YOUR TASK: Copy each line containing the word "Seats" from the records that follow, please.

● ● ● ● ●

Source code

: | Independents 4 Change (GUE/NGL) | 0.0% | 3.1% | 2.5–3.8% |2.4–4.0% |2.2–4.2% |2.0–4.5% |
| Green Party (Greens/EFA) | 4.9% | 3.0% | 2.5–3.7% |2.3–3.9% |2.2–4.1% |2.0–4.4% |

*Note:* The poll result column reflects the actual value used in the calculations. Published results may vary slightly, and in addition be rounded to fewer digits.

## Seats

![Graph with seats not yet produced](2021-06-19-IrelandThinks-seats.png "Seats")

● ● ● ● ●

THE ANSWER:
## Seats
![Graph with seats not yet produced](2021-06-19-IrelandThinks-seats.png "Seats")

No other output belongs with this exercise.